- DATASET EXTRACT -
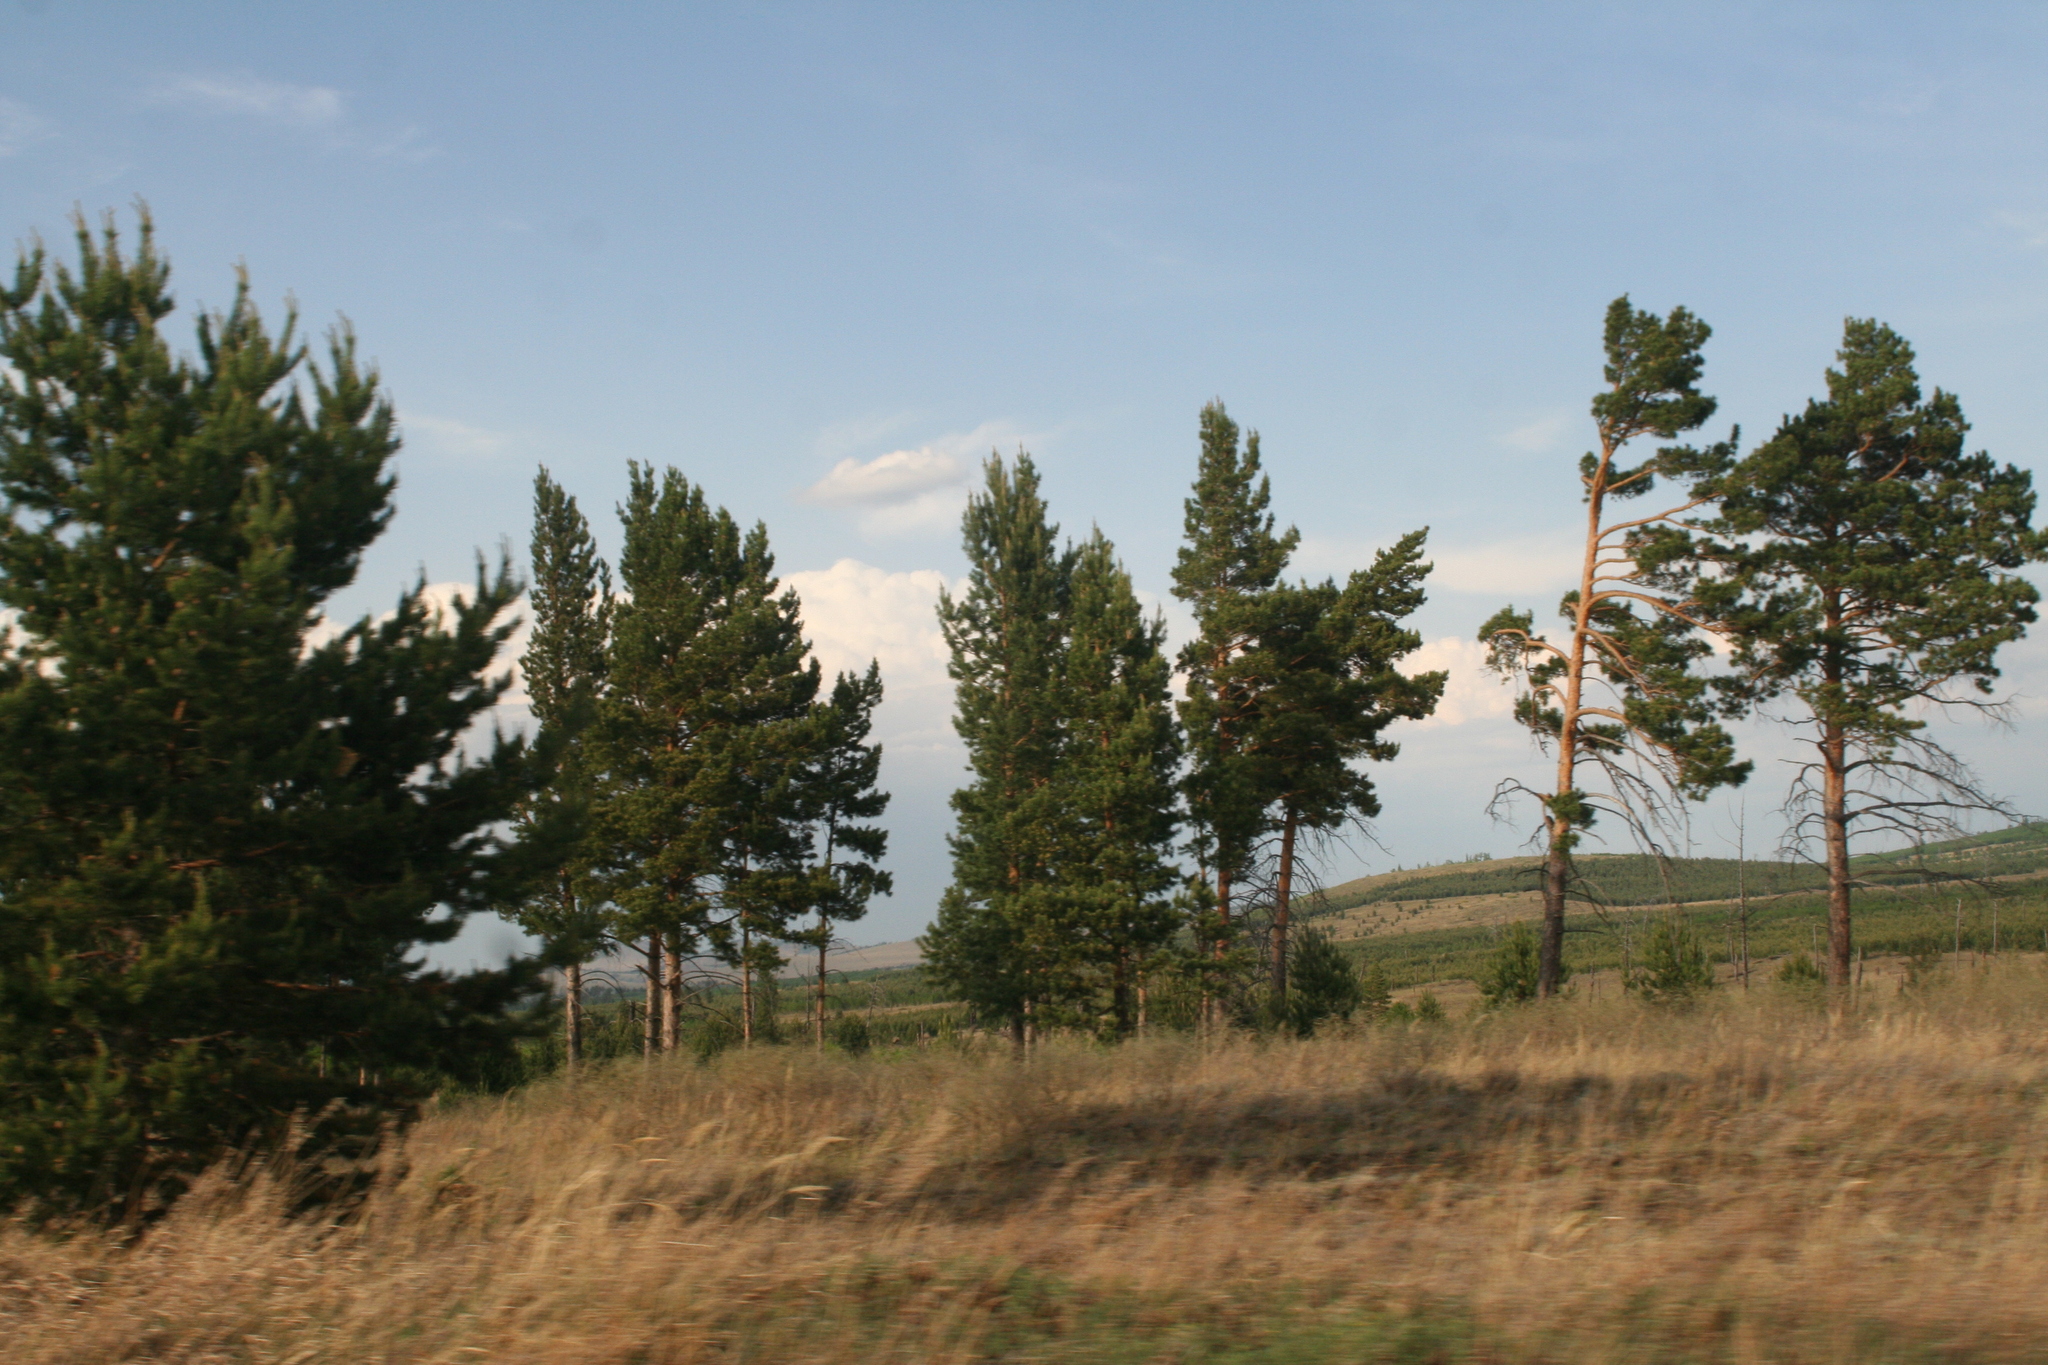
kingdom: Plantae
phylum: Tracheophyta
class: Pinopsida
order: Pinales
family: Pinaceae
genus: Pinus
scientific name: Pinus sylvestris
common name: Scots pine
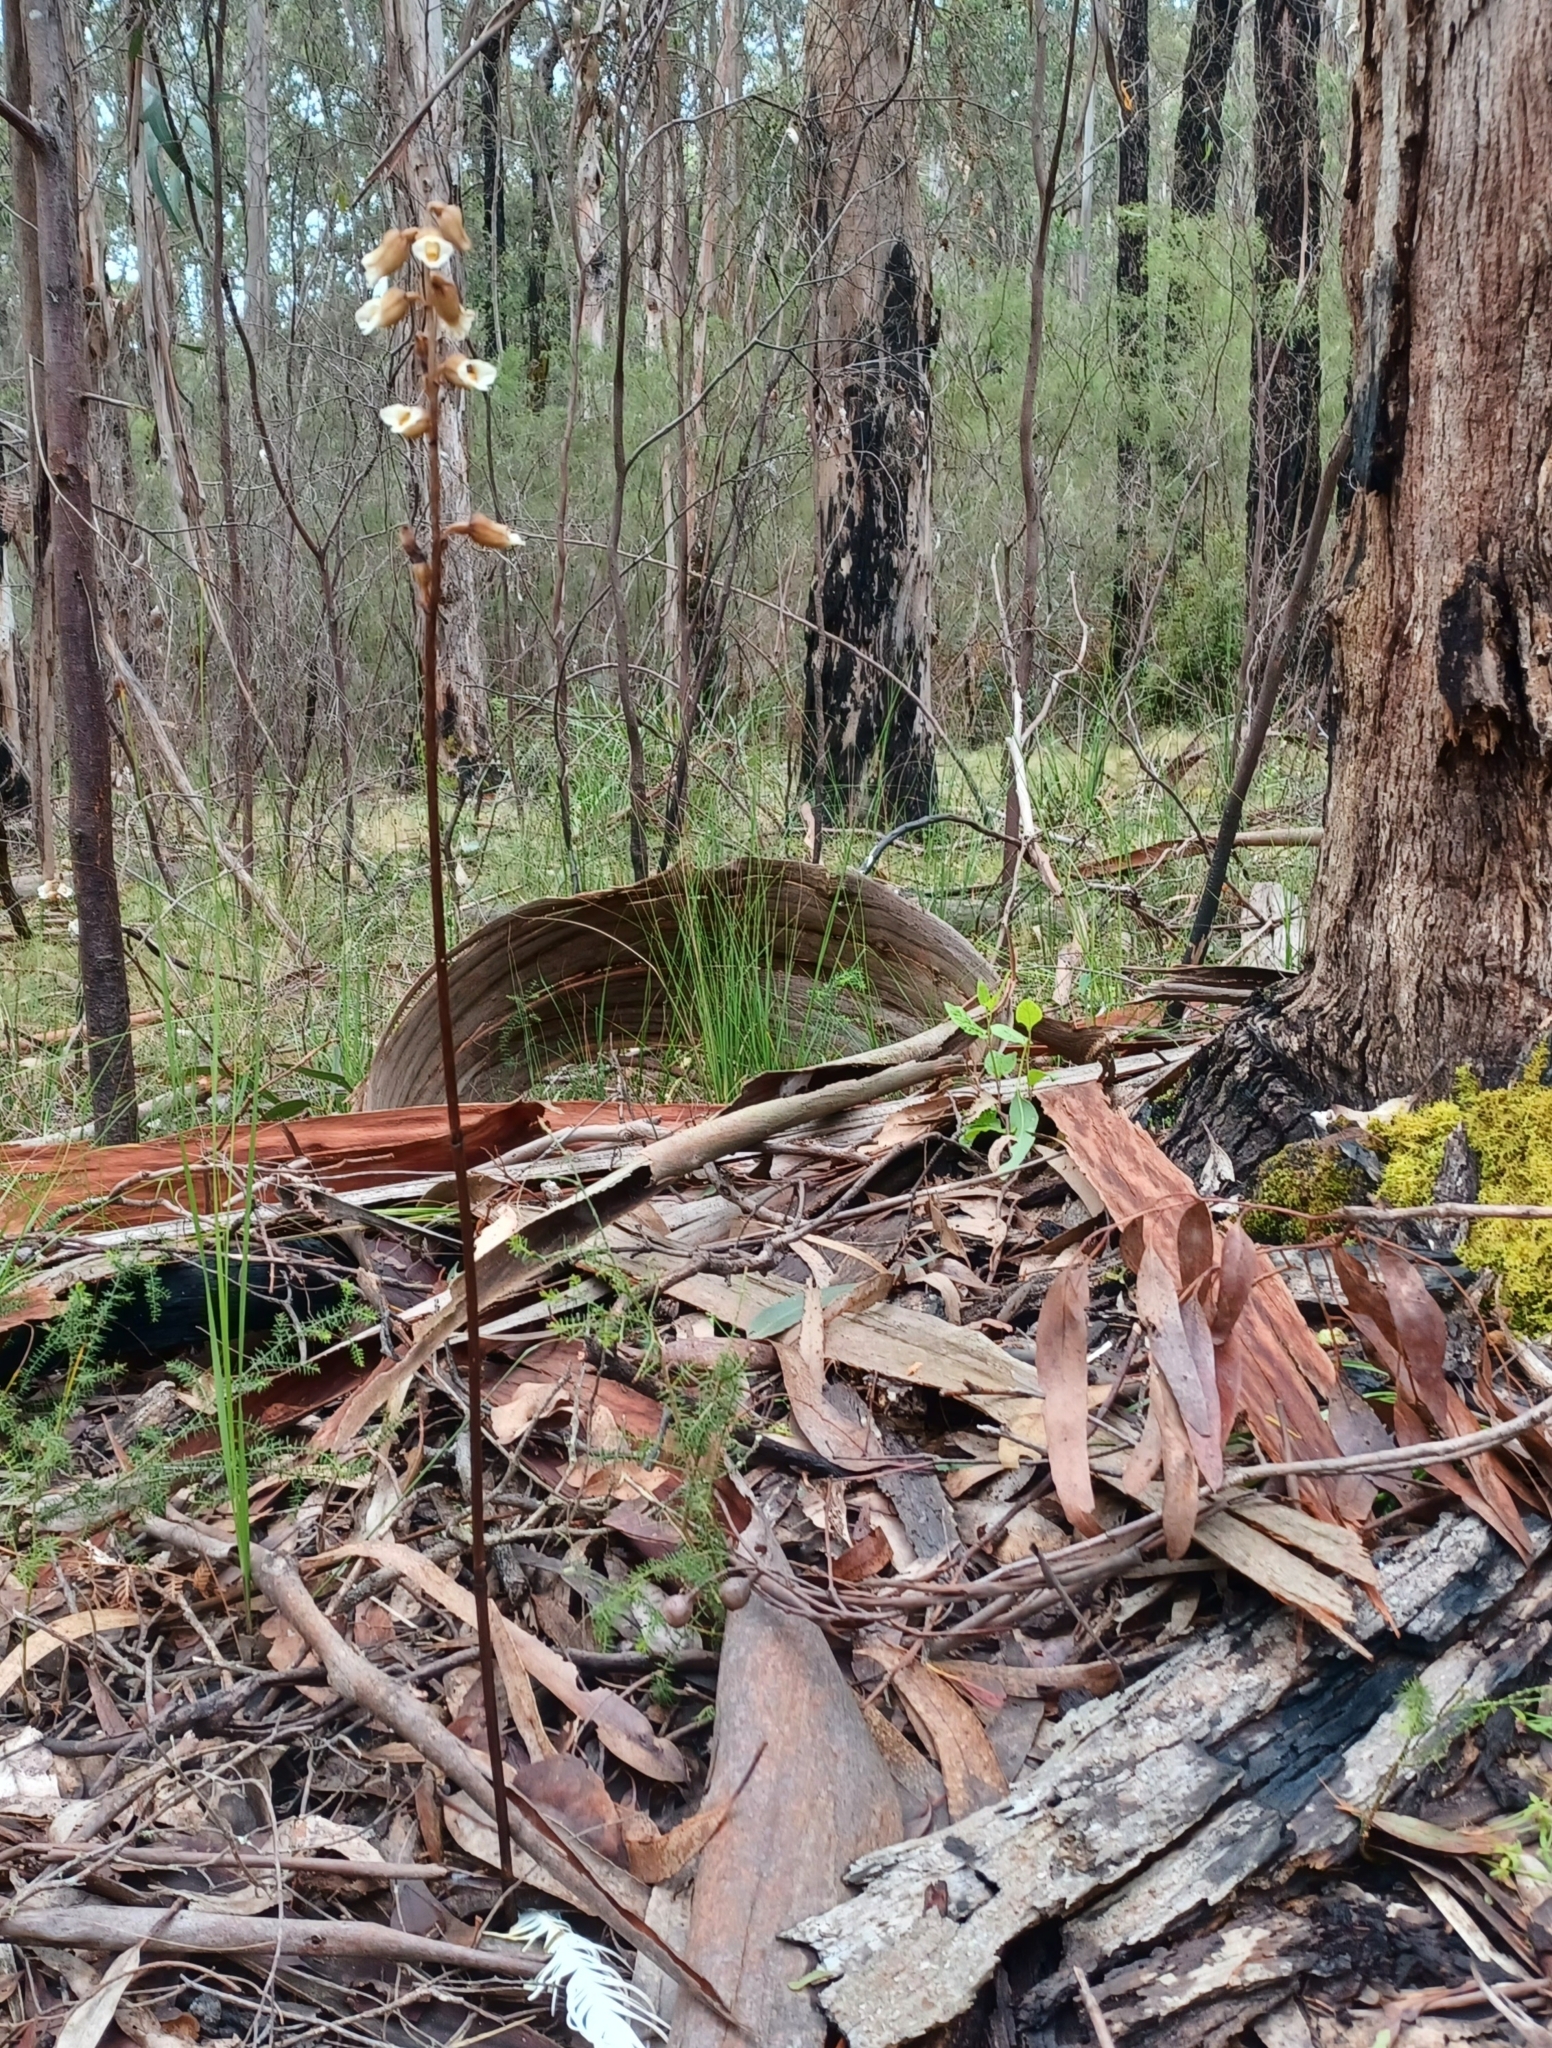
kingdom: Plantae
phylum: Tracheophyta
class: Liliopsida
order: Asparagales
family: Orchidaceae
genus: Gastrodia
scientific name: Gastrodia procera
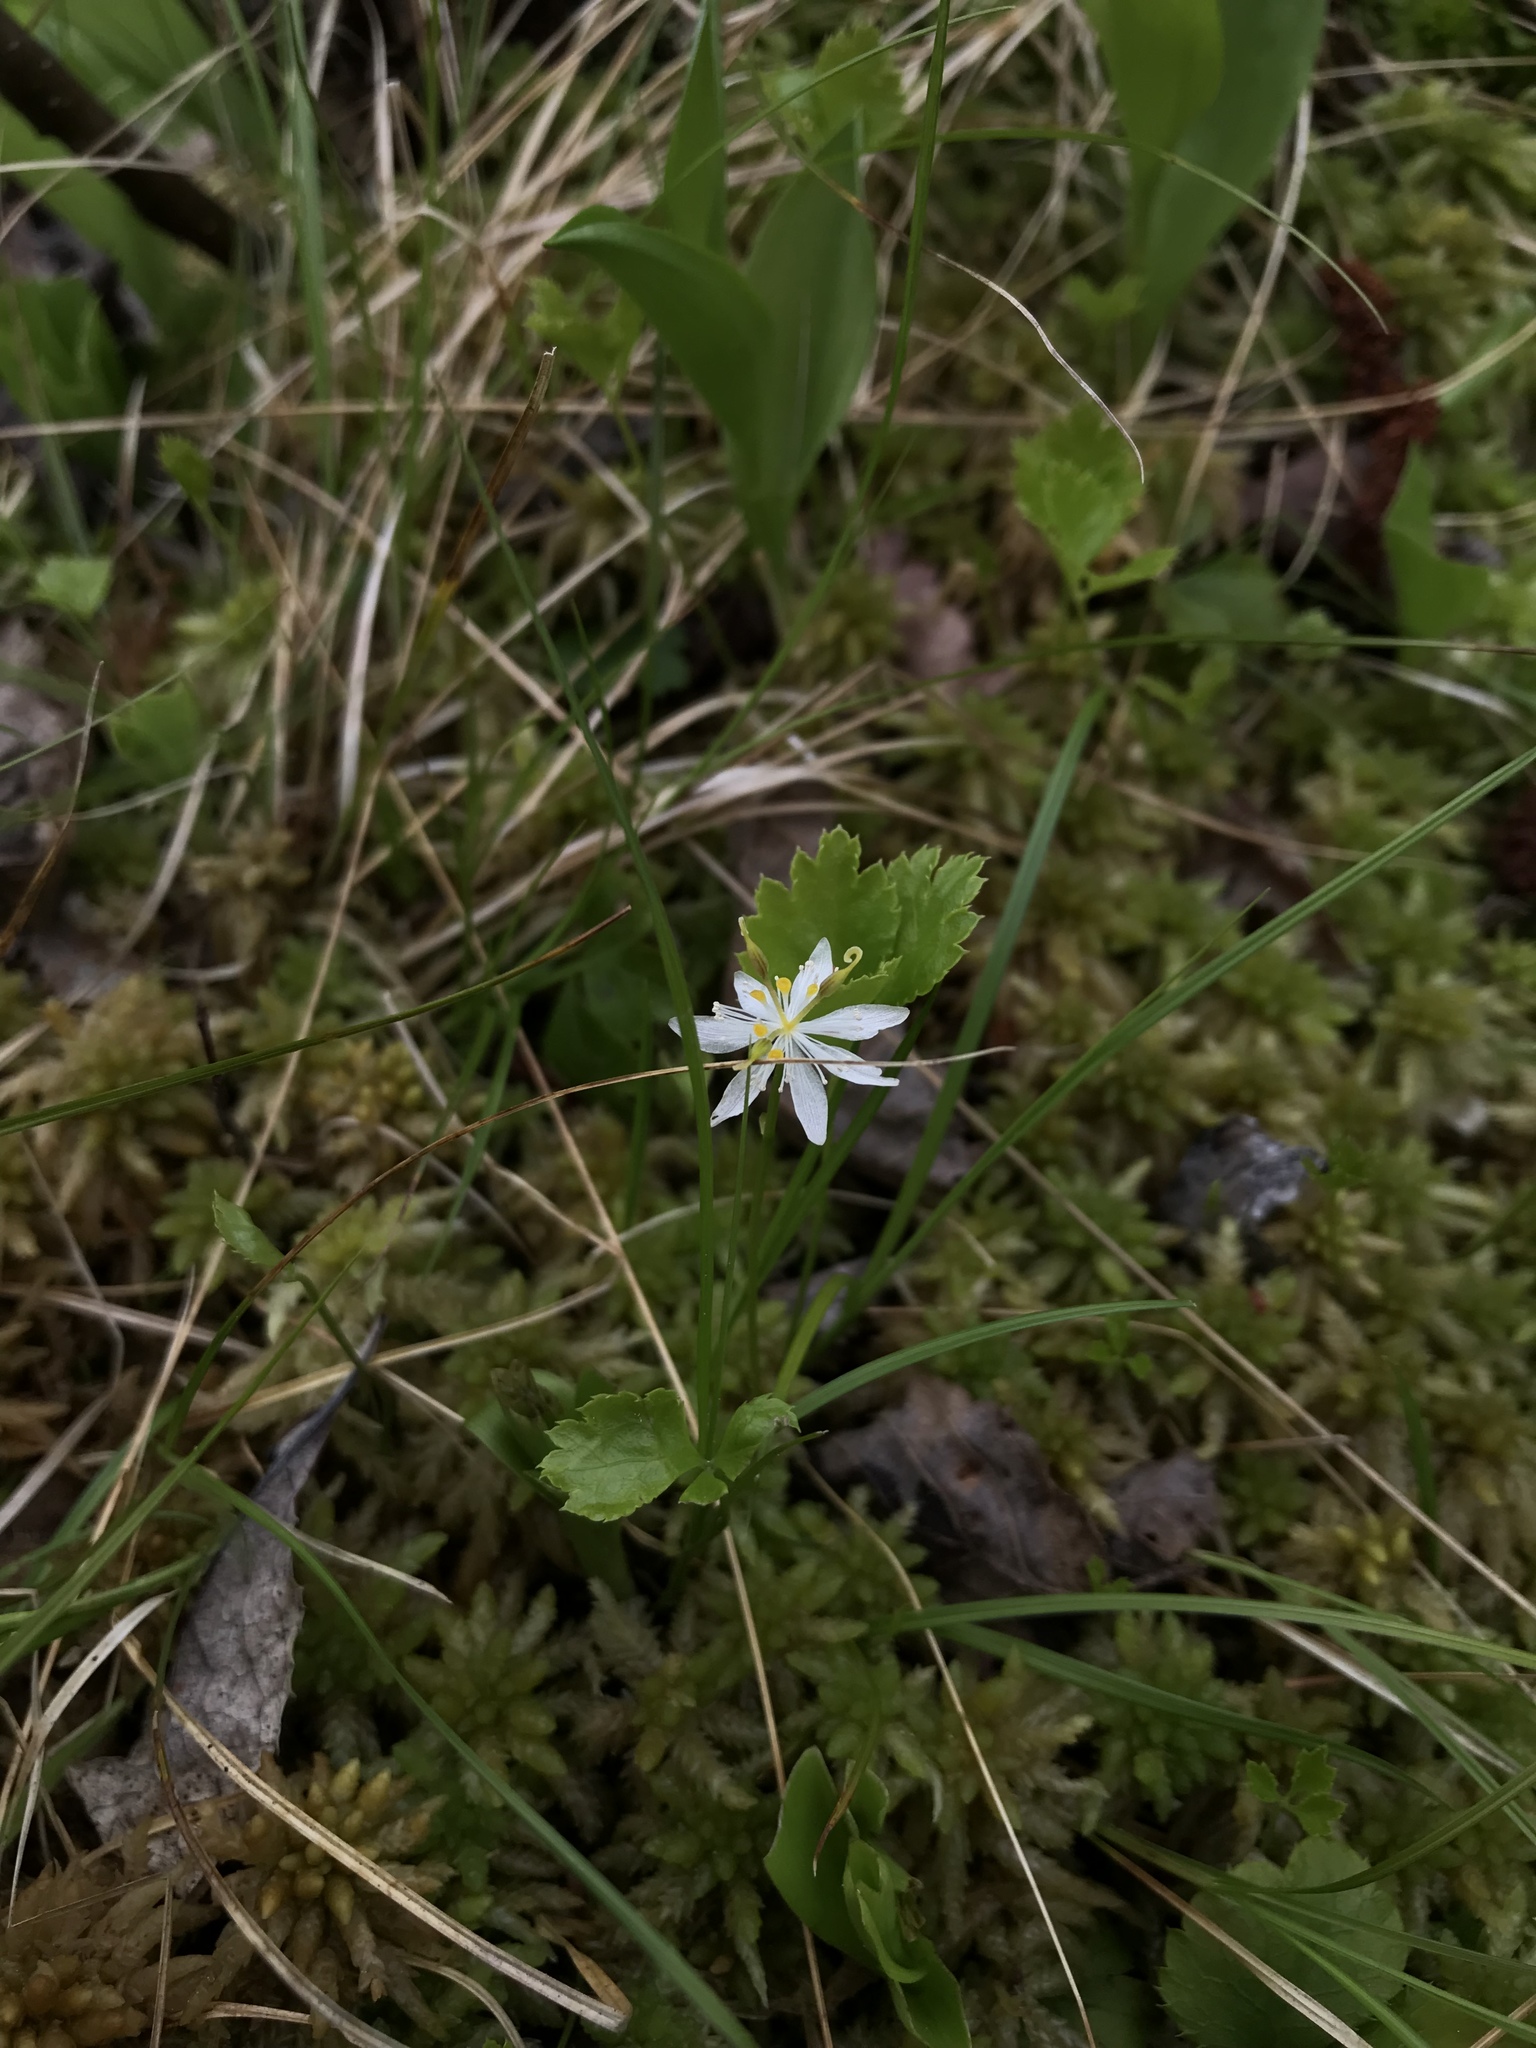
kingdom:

- DIRECTIVE -
Write out the material again from the line holding "order: Pinales" through its end, both included, and leave the pictures out.

- OUTPUT OF THE EXERCISE -
order: Pinales
family: Pinaceae
genus: Pinus
scientific name: Pinus sylvestris
common name: Scots pine
kingdom: Plantae
phylum: Tracheophyta
class: Liliopsida
order: Asparagales
family: Orchidaceae
genus: Gastrodia
scientific name: Gastrodia procera
kingdom:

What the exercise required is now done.